__ACTION ITEM 1__:
Answer these questions about the maintenance sessions section, giving each answer on its own line marked the same way.
(a) Which journal does Jennifer present to Mike during Thursday sessions?
(b) Why will Jennifer not bring up past issues during Sunday sessions?
(c) Which section do both the Sunday and Thursday sessions point to for their guidelines?

__PASSAGE FOR REVIEW__:

--*--

SECTION VII. MAINTENANCE SESSIONS

  1. SUNDAY SESSIONS consist of  Mike and Jennifer meeting to discuss certain topics allowing Jennifer to seek clarification on any Discipline or any other aspect of their dynamic, have Mike review Jennifer’s behavior and progress, have Jennifer present her Primary Daily Journal for inspection, and for Jennifer to receive Maintenance Discipline as per guidelines in Section VII.3.
  2. THURSDAY SESSIONS consist of Mike and Jennifer meeting to review any unsubmissive thoughts Jennifer has had and answer any questions Mike may pose as per guidelines in Section VII.3.  
  3. MAINTENANCE SESSION CEREMONY Jennifer shall be nude throughout and will begin with Mike administering her first Maintenance Discipline.
    1. Much like After-Care, Mike and Jennifer will embrace and Jennifer will speak, reaffirming her love and respect for herself, her family, and for Mike.  Mike will in turn express his love for Jennifer and thank her the commitment of personal responsibility she has made and state his continued support to help her become the person she wants to be.   
    2.  SUNDAY SESSIONS:  They will then discuss Jennifer’s behaviors and Discipline that week.  All discussions will focus only on that week.  Jennifer will not bring up past issues as those issues are considered resolved.
    3. SUNDAY SESSIONS:  Jennifer will present her Primary Daily Journal to Mike for his review and inspection.   Jennifer will self-report on any Disobedience that occurred that week for which Mike was unaware.
      THURSDAY SESSIONS:  Jennifer will present her Unsubmissiveness Daily Journal to Mike for his review and inspection    
    4. SUNDAY SESSIONS:  Mike will administer any Discipline he deems necessary for any of Jennifer’s self-reported Disobedience, as well as for any Journal shortcomings.  Mike will lecture Jennifer as to his expectations of her for the coming week and may choose to dialogue with Jennifer.
      THURSDAY SESSIONS:  Mike will lecture Jennifer as to her unsubmissiveness thoughts and may choose to dialogue with Jennifer.

--*--

__DATA SUPPLIED__:
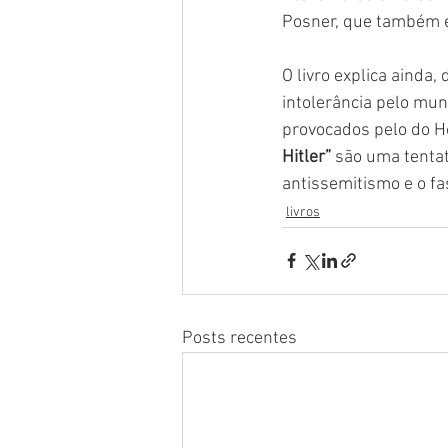
Posner, que também é
O livro explica ainda,
intolerância pelo mu
provocados pelo do Ho
Hitler”
 são uma tentat
antissemitismo e o f
livros
Posts recentes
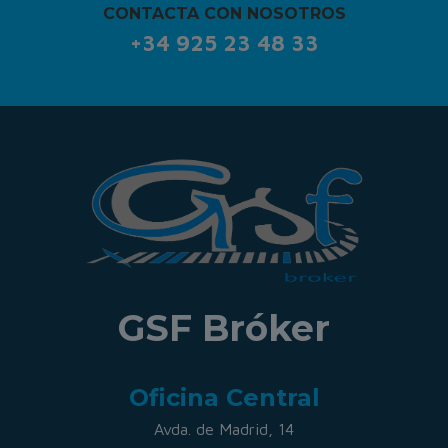
CONTACTA CON NOSOTROS
+34 925 23 48 33
GSF Bróker
Oficina Central
Avda. de Madrid, 14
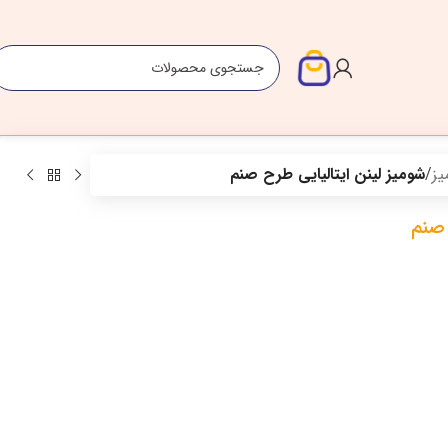
یز
/
شومیز لینن ایتالیایی طرح صنم
 صنم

--*--

__ACTION ITEM 2__:
Arrange the text read from the pictures of pages in the entries above as a JSON list of strings, one string per line, leaving out blank lines and the pictures themselves.

__RESPONSE BOX 1__:
(a) Her Unsubmissiveness Daily Journal.
(b) Those issues are considered resolved.
(c) Section VII.3.

__RESPONSE BOX 2__:
[
  "Posner, que também é",
  "O livro explica ainda,",
  "intolerância pelo mu",
  "provocados pelo do Ho",
  "Hitler”",
  " são uma tentat",
  "antissemitismo e o f",
  "livros",
  "Posts recentes",
  "CONTACTA CON NOSOTROS",
  "+34 925 23 48 33",
  "GSF Bróker",
  "Oficina Central",
  "Avda. de Madrid, 14",
  "یز",
  "/",
  "شومیز لینن ایتالیایی طرح صنم",
  " صنم"
]